In the past few years, when the US and European economies have been reeling under economic recession, regulators in those economies have been conducting what are known as 'stress tests' - a series of parameters against which the economy and its financial institutions are judged.

How they fare against these parameters gives an indication of the state of the economy and the risk appetite of the financial institutions like large banks.

Stress tests do not always project the correct picture as often the 'models' that banks use are different and there is a real incentive to make things look good.

The comparison is inconsistent across banks because each bank runs the test itself.

The parameters used in a stress test comprise real GDP (a nation's total output of goods and services, adjusted for price changes like inflation or deflation), unemployment rate, national house price index (measures average price changes in repeat sales or refinancing on the same properties), and equity price index.

The inaccuracy is because most often, regulators do not look at the realistic downside scenario of the economy.

Hence, regulators are fooled into thinking that the system is healthy. Banks, in turn, think that they have plenty of capital because they passed the stress test. So, essentially, the regulator is not stress testing, he argues.

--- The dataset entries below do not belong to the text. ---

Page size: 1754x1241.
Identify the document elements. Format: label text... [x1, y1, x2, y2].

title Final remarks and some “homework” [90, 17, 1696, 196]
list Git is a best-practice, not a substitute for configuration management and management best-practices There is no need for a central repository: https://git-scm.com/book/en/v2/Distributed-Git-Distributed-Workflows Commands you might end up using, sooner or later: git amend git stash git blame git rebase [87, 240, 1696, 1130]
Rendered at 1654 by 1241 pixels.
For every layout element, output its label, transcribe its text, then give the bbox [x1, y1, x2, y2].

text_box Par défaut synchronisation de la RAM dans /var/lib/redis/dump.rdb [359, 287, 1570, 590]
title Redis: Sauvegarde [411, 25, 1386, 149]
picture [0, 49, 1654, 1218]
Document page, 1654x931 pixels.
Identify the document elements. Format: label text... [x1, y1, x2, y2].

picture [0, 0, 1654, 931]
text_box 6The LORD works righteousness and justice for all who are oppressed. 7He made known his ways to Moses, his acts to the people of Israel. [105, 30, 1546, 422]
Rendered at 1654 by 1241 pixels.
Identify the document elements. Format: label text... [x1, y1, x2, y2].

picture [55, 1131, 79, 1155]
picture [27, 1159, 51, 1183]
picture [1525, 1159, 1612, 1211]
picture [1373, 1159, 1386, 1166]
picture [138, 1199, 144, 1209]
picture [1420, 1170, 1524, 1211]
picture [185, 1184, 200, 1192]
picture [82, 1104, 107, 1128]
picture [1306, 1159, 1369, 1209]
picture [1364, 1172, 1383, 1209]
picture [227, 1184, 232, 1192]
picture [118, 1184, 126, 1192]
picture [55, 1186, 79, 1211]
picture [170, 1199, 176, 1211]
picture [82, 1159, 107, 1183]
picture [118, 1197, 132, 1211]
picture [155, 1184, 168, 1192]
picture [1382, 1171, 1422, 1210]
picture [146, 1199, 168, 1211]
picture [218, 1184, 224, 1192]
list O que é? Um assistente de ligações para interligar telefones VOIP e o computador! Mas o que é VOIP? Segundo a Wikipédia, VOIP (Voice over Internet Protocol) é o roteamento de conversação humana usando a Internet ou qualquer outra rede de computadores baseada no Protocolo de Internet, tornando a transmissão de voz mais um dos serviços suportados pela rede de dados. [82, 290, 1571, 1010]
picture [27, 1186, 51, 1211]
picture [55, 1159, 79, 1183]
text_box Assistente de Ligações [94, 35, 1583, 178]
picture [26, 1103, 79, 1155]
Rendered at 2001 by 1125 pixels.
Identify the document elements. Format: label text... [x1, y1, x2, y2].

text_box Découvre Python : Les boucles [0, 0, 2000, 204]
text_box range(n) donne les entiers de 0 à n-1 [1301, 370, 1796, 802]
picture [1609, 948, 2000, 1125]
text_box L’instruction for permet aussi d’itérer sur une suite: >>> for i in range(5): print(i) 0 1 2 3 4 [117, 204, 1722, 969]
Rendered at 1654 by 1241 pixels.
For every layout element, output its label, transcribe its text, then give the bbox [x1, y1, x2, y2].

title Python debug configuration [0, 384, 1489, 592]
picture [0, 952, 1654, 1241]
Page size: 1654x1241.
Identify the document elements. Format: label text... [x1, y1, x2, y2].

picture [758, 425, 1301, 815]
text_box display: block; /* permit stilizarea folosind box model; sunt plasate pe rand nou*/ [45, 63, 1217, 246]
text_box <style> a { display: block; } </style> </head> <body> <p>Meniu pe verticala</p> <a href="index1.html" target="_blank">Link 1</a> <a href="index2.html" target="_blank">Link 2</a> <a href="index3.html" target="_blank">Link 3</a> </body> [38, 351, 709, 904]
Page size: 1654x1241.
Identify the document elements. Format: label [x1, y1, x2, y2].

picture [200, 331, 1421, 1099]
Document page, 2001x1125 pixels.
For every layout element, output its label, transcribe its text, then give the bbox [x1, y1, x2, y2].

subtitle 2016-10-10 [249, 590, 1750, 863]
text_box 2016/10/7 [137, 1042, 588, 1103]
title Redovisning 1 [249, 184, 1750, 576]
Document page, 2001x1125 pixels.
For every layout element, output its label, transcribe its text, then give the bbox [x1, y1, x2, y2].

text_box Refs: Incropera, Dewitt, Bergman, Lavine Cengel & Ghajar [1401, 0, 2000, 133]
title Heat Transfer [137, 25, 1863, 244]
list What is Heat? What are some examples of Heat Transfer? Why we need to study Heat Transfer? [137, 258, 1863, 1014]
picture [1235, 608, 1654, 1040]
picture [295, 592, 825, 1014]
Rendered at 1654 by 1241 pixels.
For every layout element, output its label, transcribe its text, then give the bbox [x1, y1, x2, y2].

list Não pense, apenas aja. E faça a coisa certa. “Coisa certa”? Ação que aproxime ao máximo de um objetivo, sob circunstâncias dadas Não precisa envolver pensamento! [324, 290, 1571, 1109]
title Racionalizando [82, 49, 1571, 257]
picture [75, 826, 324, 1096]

The example of the March 2011 US stress test that came out with assumptions for GDP growth of 2.4% in 2012 and 3.4% in 2013 - though a good scenario , is far-fetched .

I believe that the US and the European tests are used by regulators to try to calm the market down, which is akin to misleading the market, which should be avoided.

An inaccurate stress test is like a spiral: regulators are not focused on the problem because they think there is no problem. Banks take too much risk because they think they are less risky given that they passed the stress test. Ultimately , a bad stress test increases the chance of another crisis in the economy.